Women Want to Rename C-Sections — and the New Name They've Chosen Might Just Reverse the Stigma

Jordan Grissom
Flor Cruz
Jordan Grissom
Flor Cruz

You didn't actually give birth. You took the easy way out. You failed as a mother.

Those are just a few of the phrases women who've undergone cesarian section deliveries have had to endure, often by complete strangers on the internet. It's no surprise, then, that many new moms feel immense shame, regret, and guilt if they end up having to go this route during childbirth. The stigma, like the scar on their midsection, might lessen over time, but it never seems to go away.

"A C-section was the last thing that I wanted," Jordan Grissom told POPSUGAR.

Jordan, who works as a health coach in California, had researched "so many things" during her pregnancy, but she never allowed herself to look into "getting my stomach cut open" — it just wasn't an option. But, like many births, hers was unpredictable. She was induced a week after her due date, and when a midwife checked her progression, she found that Jordan was 9.5 centimeters dilated . . . and the baby was breech. They told her she'd need an emergency C-section.

"It reminds everyone that a birth did indeed happen, not just a surgery."

"I was petrified — I immediately went into a tailspin," she recalled. So did her body. Although an ultrasound quickly confirmed that her baby was not, in fact, breech, she regressed back to only six centimeters. Her birth team believed that once she heard the word C-section, "my cervix literally shut itself down out of fear."

Because she also was developing a fever, they decided to proceed with the C-section. Jordan was devastated, and it was then that her doula, Flor Cruz, approached. "She began to comfort me by explaining that although this wasn't what I wanted, I was still going to be birthing a beautiful baby girl.
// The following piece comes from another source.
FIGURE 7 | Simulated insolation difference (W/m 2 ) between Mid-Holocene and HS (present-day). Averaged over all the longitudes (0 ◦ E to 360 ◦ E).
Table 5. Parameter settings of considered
I was just going to be having a belly birth rather than a vaginal birth."

And with that, a new, empowering term stuck in Jordan's head.

"A belly birth is exactly what a C-section is," she said. "You're birthing your child through your belly, and it's just as significant as a vaginal birth." Plus, she said, it "sounds less procedural," which "pushes the point that we too have given birth."
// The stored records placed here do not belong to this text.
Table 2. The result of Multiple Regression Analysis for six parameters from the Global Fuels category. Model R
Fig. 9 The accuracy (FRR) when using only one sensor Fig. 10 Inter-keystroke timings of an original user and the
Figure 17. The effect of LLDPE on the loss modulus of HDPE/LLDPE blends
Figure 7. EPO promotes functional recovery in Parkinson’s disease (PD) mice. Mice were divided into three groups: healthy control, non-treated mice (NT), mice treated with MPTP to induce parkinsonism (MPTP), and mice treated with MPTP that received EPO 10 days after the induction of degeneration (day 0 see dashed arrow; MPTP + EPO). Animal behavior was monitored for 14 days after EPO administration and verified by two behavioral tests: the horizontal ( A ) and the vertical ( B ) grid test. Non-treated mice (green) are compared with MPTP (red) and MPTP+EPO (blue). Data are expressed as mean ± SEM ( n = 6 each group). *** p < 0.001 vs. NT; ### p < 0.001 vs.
Although it was a novel concept to Jordan, Flor had been using the phrase with her patients for years and even helped her to come to terms with her own birth struggles.

Jordan Grissom
Flor Cruz

Flor decided to become a doula after her first birth, a vaginal delivery that left her feeling like she had no control and had buckled at the pressure of hospital staff. "The day I gave birth was the day I learned that my birth wasn't mine," she told POPSUGAR. Then, with her second, she had a C-section. "I felt so powerless," she said. "I didn't feel like I was at a birth. I felt like I was just waiting for someone to pull my baby out of me." Her third birth, however, changed her forever. She was able to have a successful VBAC, a vaginal delivery following a C-section, and finally felt as though she'd had a choice.

"I felt this huge urge to find empowerment for all births," she said. During her research, she stumbled upon the term belly birth, and "a lightbulb turned on." She explained:

"We already know that words are powerful — our language and how we use it. Change the language, change the mindset. Change the mindset, and it changes the experience like a chain reaction. I started incorporating the term as much as I could. I realized that using the term religiously was a good place to start changing the views on belly births. We connect more to the surgery aspect when we say cesarean or C-section. We are describing the act of major abdominal surgery. We don't necessarily highlight and celebrate the bringing forth of life. The joy of a child being born. Parents being born. It's far more inclusive. It reminds everyone that a birth did indeed happen, not just a surgery."

Not only does the term provide families with a positive way to speak of their births and thus serves as a step in the healing process, but it's also a term with no negative stigma surrounding it. "It provides a way to connect to the birth on a deeper level," she said.

"Many women end up feeling as though they've failed by having a C-section, and that's just not the case. Belly birth is birth."

Flor told POPSUGAR that the term has also opened the door to other meaningful conversations. Clients realize that they have a choice in how they speak about a cesarean. "And if they have a choice in that, what else do they have a choice in?" Flor said. "It prompts them to ask more questions, do more research, and make their own informed decisions. It preps them to be in the driver's seat in the event of a belly birth."

Jordan couldn't agree more.

"There are some people who see C-sections as an easy way out," she said. "I'm not sure why, it was certainly not easy — physically or mentally. Like myself, many women are not prepared for the procedural side of a C-section. The bright lights, the medical jargon, the lack of intimacy. Many women end up feeling as though they've failed by having a C-section, and that's just not the case. Belly birth is birth."